- _WHAT YOU SHOULD DO_:
Go line by line through the entries and show those that hold the string "shoulder".

- _MATERIAL FOR THE TASK_:
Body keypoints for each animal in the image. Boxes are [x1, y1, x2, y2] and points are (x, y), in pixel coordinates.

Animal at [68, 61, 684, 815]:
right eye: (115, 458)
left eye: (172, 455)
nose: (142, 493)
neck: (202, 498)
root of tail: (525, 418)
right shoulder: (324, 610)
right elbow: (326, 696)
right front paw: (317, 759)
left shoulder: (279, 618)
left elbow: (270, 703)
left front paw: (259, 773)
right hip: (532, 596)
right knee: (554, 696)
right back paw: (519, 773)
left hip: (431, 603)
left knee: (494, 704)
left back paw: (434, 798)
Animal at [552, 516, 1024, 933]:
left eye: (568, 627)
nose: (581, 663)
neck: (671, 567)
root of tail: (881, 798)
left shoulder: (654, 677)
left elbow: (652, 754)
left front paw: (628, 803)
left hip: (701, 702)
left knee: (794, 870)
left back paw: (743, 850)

---

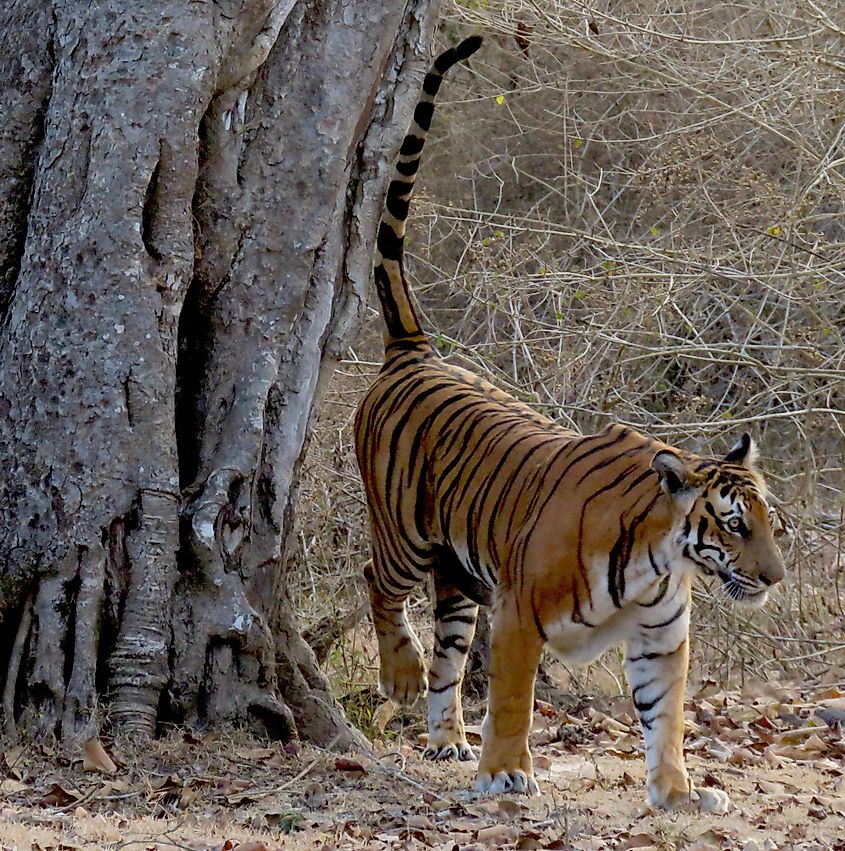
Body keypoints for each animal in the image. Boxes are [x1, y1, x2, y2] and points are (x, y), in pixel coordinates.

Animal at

...

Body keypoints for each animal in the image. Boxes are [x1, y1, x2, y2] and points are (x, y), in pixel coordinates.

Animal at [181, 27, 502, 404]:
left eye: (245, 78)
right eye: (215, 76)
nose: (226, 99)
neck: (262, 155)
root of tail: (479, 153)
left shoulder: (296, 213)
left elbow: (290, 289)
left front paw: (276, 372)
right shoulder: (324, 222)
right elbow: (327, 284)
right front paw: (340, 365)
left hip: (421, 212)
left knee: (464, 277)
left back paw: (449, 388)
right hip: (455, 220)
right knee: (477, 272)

- _ANSWER TO THIS PROBLEM_:
right shoulder: (324, 610)
left shoulder: (279, 618)
left shoulder: (654, 677)
left shoulder: (296, 213)
right shoulder: (324, 222)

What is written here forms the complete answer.